Further, we found that 3 SNPs (single nucleotide polymorphisms) in the 3’ untranslated region (UTR) of osteonectin are associated with bone mass in a subset of osteoporosis patients.  Our in vitro studies indicate that these SNPs can differentially regulate gene expression.  Our present studies are focused on understanding how these SNPs regulate gene expression in vitro and in vivo, using a knock-in mouse strategy.  In addition, we found that a specific family of microRNAs (miRNAs) acts as negative regulators of osteonectin expression in osteoblasts.  We are characterizing the mechanisms regulating the expression of these miRNAs in bone cells, and determining other genes that may also be regulated by these miRNAs.   

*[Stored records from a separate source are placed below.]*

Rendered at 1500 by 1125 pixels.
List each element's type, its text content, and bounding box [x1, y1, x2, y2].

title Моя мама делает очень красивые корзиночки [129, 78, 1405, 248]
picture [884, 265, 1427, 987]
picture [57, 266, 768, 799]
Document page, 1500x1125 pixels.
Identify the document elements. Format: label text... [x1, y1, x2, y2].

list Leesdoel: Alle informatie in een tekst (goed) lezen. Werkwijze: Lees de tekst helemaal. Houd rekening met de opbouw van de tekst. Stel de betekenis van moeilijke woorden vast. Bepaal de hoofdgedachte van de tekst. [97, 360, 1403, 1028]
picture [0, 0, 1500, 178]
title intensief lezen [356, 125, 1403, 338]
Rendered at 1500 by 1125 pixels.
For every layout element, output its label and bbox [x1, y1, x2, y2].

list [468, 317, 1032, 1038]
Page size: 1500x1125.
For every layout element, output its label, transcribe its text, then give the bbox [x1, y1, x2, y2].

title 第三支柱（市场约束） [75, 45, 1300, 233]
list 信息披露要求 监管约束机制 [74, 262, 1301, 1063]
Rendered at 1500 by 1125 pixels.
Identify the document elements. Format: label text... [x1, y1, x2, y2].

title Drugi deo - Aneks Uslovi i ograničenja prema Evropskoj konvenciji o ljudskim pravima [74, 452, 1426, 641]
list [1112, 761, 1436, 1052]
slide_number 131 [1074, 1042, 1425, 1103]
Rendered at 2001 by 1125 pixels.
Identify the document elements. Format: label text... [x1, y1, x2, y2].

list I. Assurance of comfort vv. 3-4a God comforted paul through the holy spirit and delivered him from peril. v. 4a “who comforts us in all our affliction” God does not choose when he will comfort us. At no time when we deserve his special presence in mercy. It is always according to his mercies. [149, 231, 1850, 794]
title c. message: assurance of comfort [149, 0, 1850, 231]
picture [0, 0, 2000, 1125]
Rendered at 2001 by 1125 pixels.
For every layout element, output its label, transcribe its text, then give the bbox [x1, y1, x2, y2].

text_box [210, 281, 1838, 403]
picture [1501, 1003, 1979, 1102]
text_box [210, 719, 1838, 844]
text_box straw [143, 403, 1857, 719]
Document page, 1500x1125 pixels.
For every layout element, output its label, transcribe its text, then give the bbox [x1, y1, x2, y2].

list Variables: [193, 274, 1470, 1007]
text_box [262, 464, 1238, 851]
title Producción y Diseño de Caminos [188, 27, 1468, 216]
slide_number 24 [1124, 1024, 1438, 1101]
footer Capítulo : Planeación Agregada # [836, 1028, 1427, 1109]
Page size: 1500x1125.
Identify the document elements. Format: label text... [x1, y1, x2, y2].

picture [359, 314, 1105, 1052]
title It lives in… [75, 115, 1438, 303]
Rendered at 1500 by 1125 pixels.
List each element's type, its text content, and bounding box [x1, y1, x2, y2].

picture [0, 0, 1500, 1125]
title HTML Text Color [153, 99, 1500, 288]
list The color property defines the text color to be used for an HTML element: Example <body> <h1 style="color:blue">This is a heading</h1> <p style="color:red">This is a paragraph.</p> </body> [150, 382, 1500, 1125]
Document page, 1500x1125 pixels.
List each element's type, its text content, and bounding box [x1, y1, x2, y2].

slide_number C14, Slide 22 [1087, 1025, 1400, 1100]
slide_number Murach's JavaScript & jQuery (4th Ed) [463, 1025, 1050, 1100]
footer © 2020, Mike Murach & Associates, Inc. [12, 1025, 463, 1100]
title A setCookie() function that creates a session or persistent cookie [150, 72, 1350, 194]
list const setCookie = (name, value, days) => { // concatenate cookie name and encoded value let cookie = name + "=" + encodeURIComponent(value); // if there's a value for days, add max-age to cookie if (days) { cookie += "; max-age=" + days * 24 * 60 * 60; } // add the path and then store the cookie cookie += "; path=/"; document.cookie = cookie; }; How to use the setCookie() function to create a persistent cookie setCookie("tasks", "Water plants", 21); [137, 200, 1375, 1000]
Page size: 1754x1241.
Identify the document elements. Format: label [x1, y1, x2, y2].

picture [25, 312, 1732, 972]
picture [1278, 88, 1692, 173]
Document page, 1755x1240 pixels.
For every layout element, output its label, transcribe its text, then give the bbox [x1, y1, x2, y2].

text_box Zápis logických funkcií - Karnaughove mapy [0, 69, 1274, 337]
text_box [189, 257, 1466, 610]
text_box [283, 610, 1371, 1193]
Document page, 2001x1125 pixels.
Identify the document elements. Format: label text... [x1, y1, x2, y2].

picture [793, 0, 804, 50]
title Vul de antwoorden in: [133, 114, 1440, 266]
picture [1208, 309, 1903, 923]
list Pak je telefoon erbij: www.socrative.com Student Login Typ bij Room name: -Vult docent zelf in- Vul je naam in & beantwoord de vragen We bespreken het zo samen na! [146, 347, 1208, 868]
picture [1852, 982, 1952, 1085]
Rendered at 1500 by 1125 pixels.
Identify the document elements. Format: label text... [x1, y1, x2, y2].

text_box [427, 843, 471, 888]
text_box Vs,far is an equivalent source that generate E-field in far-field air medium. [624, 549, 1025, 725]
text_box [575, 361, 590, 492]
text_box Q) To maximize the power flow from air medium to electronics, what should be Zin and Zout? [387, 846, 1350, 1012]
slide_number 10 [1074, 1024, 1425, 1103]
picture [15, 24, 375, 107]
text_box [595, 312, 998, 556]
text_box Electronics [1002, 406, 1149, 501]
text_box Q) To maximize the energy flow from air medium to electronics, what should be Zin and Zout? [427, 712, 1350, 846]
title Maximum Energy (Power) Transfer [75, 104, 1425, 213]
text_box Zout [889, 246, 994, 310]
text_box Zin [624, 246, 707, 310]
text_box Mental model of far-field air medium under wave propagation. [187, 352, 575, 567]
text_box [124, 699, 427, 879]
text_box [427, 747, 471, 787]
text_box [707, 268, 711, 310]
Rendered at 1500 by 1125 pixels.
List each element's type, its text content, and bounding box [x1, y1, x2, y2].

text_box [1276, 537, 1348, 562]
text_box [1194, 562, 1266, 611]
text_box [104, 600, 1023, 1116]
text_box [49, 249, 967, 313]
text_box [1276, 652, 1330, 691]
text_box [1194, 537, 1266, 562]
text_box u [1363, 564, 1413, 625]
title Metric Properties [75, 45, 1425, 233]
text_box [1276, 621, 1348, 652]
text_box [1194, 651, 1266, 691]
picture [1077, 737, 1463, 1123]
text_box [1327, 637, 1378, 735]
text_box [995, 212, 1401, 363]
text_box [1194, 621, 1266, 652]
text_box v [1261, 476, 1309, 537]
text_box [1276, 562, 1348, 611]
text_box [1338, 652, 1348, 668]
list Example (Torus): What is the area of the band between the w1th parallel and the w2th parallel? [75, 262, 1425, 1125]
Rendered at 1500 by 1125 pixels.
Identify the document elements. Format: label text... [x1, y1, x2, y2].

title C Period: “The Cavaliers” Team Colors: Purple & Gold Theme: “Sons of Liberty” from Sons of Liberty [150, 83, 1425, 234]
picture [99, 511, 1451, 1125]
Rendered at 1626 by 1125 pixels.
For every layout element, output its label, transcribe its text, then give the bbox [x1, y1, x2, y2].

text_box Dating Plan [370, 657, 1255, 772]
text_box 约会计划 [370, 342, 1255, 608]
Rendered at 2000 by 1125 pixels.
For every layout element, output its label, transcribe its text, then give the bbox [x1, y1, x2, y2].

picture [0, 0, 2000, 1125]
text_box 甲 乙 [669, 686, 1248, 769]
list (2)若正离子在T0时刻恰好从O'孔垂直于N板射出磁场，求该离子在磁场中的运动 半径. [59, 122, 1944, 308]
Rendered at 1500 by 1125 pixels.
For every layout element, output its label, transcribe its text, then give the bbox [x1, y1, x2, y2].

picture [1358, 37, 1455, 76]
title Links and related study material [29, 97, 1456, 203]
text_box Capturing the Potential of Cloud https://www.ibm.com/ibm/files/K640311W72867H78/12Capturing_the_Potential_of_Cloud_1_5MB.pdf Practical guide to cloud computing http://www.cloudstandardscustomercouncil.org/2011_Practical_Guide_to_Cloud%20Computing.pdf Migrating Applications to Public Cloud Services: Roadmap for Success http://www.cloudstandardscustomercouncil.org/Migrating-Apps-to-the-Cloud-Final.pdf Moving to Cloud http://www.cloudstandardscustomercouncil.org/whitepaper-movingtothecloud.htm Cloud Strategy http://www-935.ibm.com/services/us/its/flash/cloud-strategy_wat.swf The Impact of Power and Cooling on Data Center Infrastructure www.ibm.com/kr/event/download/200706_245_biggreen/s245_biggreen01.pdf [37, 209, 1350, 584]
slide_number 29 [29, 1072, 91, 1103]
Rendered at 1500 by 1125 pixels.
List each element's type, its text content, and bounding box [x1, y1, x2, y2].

Lastly, we are interested in understanding how bone matrix composition and organization impacts the growth and survival of prostate carcinoma cells in the skeleton.  Bone-metastatic prostate carcinoma cells often create an “osteoblastic response”, resulting in the deposition of a disorganized bone matrix.  We will determine whether this matrix can preferentially support cancer cell survival.  Our research makes use of novel in vitro and in vivo models. 

Lab Rotation Projects:
Students with their own questions on how the extracellular matrix modules cell function are welcome.  Projects already available in the lab include:

• Determine how SNPs in the osteonectin 3’ UTR modulate gene expression in vivo, by analyzing the   skeletal phenotype of 3’ UTR is knock-in mice.
• Determine the mechanisms regulating the miR-29 family in osteoblasts.
• Identify other miR-29 targets in osteoblasts and osteoclasts.
• Determine the impact of bone matrix organization on the behavior and survival of metastatic prostate carcinoma cells.